If you're a Windows administrator managing enterprise Chrome deployments:
- Verify your distribution point. If you push Chrome via Group Policy, SCCM, or Intune, ensure that the latest MSI or package is being deployed. The stable channel MSI is available from Google's enterprise download page; check that the file version matches 150.0.7871.47.
- Audit endpoints. Use your management console to scan for machines still running older builds. Prioritize any box that has had Chrome open for more than a week without a restart — background updates require a relaunch to activate.
- Tighten Group Policy. Even though Windows isn't directly affected by CVE-2026-13975, configure Chrome's update policies to minimize lag. Set "Allow installation via Component Updates" and "RelaunchNotificationPeriod" to force restarts within a reasonable window (e.g., 24 hours) after a critical update.
If you're a developer working across platforms:
- Test your web app on 150.0.7871.47. Even minor security patches can alter rendering behavior or deprecate a fragile feature.
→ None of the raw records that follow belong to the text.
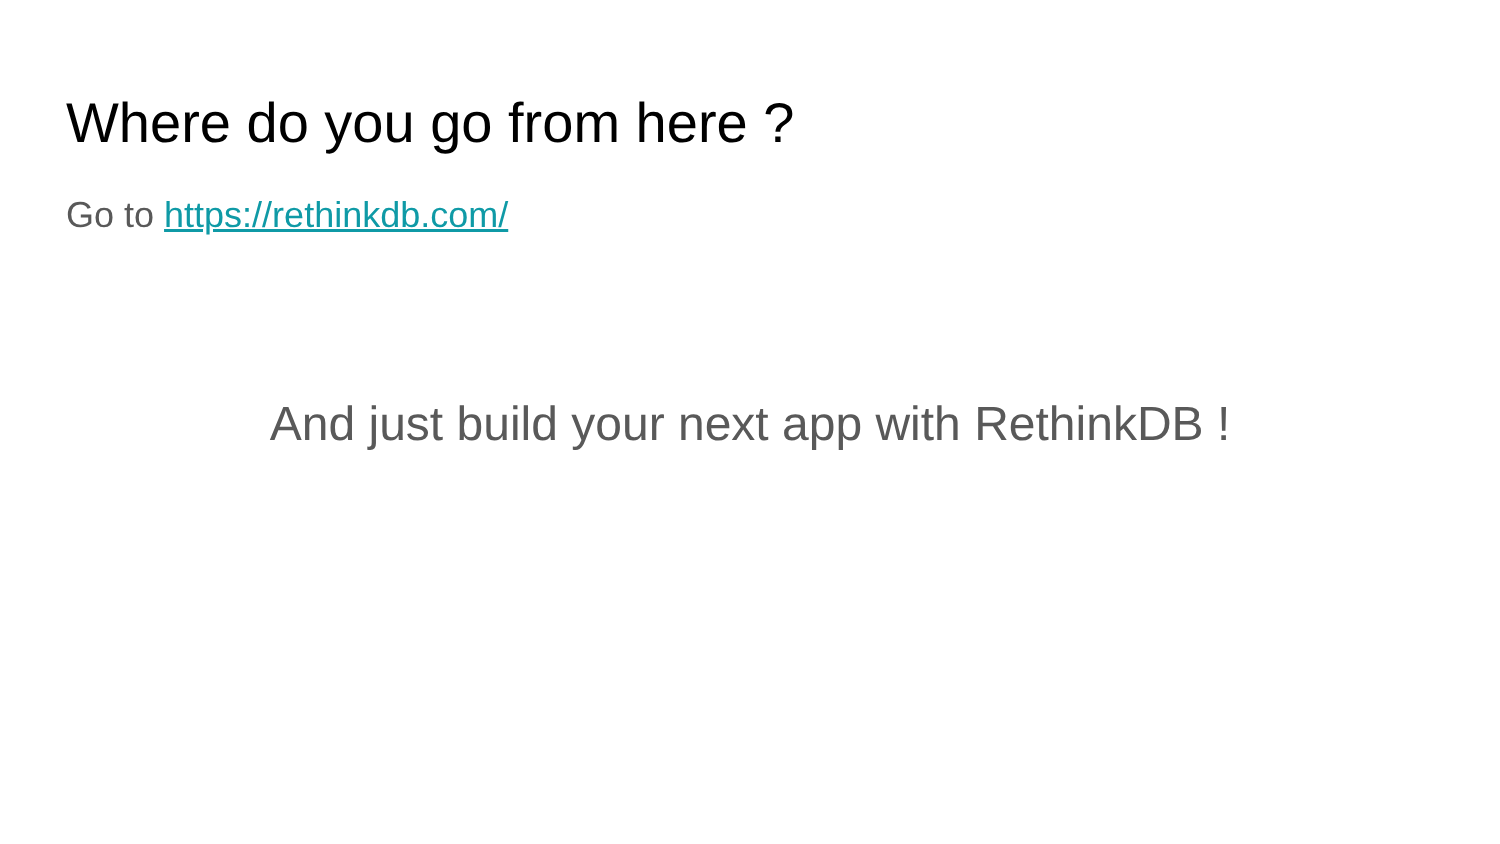Where do you go from here ?
Go to https://rethinkdb.com/
And just build your next app with RethinkDB !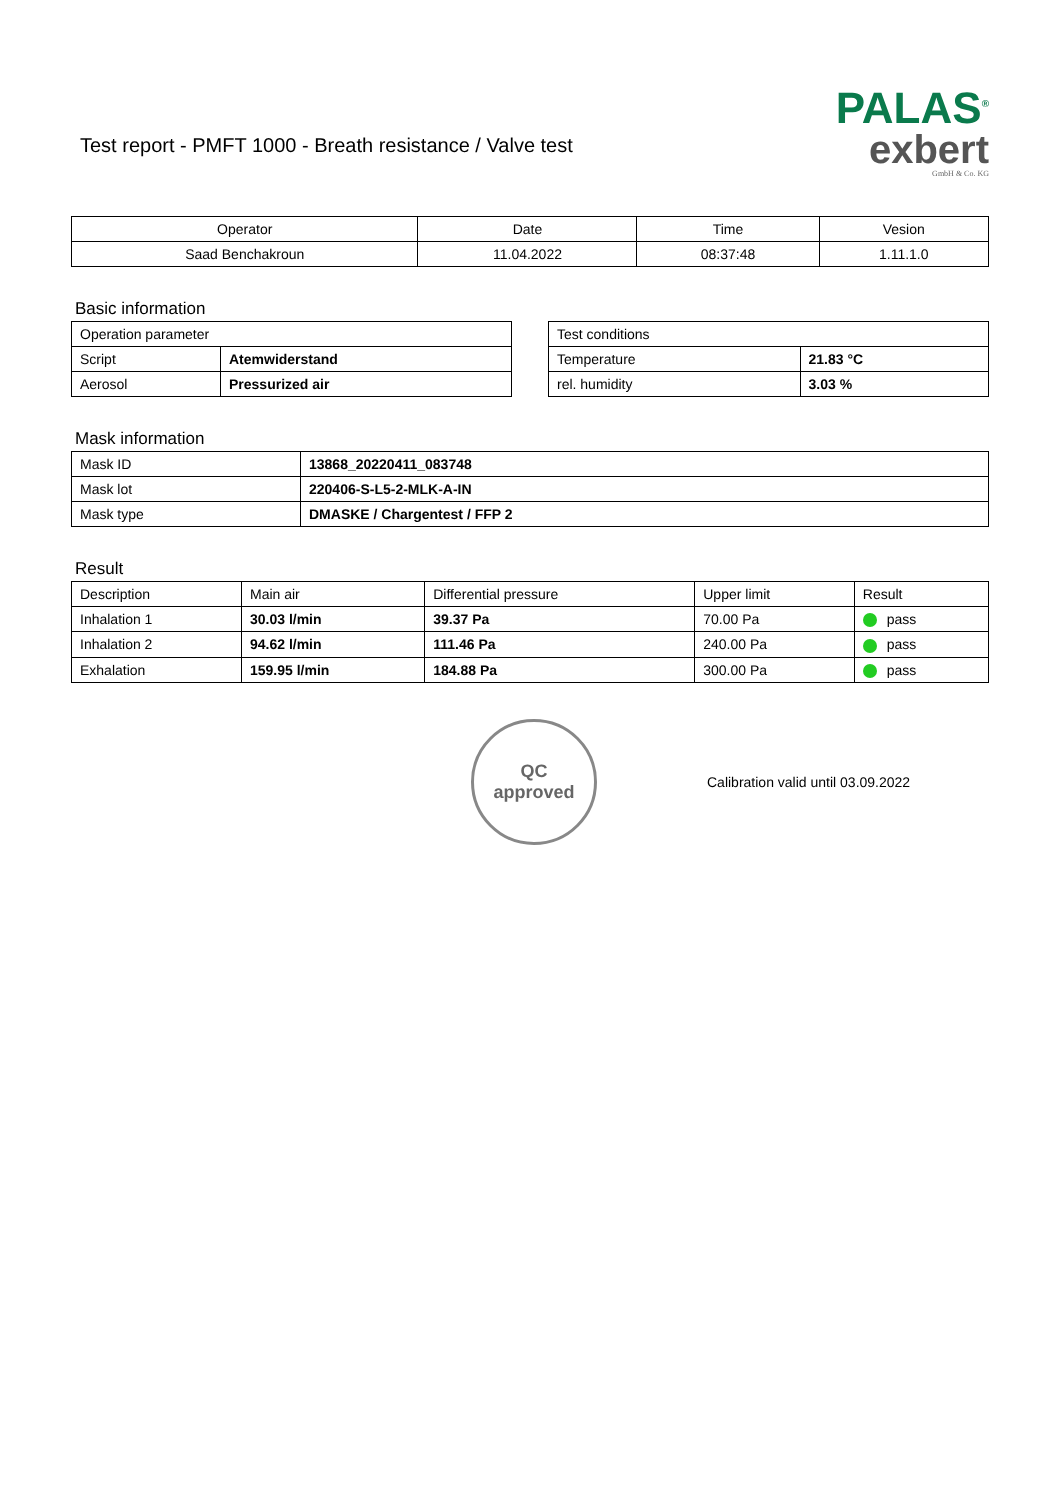Test report - PMFT 1000 - Breath resistance / Valve test
PALAS<sup>®</sup>
exbert
GmbH & Co. KG
| Operator | Date | Time | Vesion |
| Saad Benchakroun | 11.04.2022 | 08:37:48 | 1.11.1.0 |
Basic information
| Operation parameter | |
| Script | Atemwiderstand |
| Aerosol | Pressurized air |
| Test conditions | |
| Temperature | 21.83 °C |
| rel. humidity | 3.03 % |
Mask information
| Mask ID | 13868_20220411_083748 |
| Mask lot | 220406-S-L5-2-MLK-A-IN |
| Mask type | DMASKE / Chargentest / FFP 2 |
Result
| Description | Main air | Differential pressure | Upper limit | Result |
| Inhalation 1 | 30.03 l/min | 39.37 Pa | 70.00 Pa | pass |
| Inhalation 2 | 94.62 l/min | 111.46 Pa | 240.00 Pa | pass |
| Exhalation | 159.95 l/min | 184.88 Pa | 300.00 Pa | pass |
QC
approved
Calibration valid until 03.09.2022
Run your CI suite against the new build.
- Watch the release notes. Google will eventually publish a detailed bulletin for this version on the Chrome Releases blog. The post typically includes links to the relevant code reviews, which can help you understand if any JavaScript engine or Web API changes were introduced.
Outlook
Google hasn't indicated whether CVE-2026-13975 was exploited before the patch. Historically, details emerge within days or weeks as researchers publish analyses or the bug bounty program reveals its credits. Windows users should monitor the Chrome Releases blog for the final bulletin, because it may disclose additional fixes that affect all platforms.
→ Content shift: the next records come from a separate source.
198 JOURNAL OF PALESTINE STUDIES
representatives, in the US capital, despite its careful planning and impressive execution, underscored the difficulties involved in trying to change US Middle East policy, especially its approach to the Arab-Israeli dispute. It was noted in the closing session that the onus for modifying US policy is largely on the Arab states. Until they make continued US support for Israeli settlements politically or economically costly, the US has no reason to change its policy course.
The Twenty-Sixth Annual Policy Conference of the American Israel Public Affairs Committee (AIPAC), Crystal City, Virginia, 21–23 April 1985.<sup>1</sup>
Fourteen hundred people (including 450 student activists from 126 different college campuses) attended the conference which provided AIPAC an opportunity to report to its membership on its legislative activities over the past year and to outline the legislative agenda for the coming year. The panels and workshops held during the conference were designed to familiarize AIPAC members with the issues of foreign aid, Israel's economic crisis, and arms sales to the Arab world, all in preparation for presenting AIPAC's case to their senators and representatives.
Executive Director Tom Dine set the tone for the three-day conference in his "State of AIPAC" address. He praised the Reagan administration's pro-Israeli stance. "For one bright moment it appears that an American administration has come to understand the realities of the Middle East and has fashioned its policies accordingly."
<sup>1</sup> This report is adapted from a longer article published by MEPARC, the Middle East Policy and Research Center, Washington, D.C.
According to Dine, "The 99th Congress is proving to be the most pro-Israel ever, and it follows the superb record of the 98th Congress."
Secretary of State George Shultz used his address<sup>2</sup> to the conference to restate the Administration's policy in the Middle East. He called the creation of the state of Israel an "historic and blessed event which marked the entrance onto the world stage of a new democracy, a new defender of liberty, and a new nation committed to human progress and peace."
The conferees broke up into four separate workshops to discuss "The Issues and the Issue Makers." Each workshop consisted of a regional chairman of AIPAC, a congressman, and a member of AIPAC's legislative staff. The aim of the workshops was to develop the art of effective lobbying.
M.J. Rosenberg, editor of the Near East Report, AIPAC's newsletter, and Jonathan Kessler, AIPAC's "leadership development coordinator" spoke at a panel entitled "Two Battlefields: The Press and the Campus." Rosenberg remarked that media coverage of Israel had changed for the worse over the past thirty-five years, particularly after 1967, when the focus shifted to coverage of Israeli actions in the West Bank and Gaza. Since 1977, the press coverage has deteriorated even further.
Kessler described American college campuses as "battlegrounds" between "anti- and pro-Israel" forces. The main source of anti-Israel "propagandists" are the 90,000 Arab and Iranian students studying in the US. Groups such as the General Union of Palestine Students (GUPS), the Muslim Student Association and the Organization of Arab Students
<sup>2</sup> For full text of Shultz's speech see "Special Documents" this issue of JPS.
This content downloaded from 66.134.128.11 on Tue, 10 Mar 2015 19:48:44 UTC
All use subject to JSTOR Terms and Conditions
In the meantime, the quickest way to protect every device — Mac, Windows, Linux, Android, or iOS — is to treat every Chrome update as mandatory. Browsers sit at the intersection of user data and the open web; a single unpatched vulnerability can undermine every other security layer. The distinction between "affects Mac" and "affects Windows" matters less than whether your browser is running the latest code.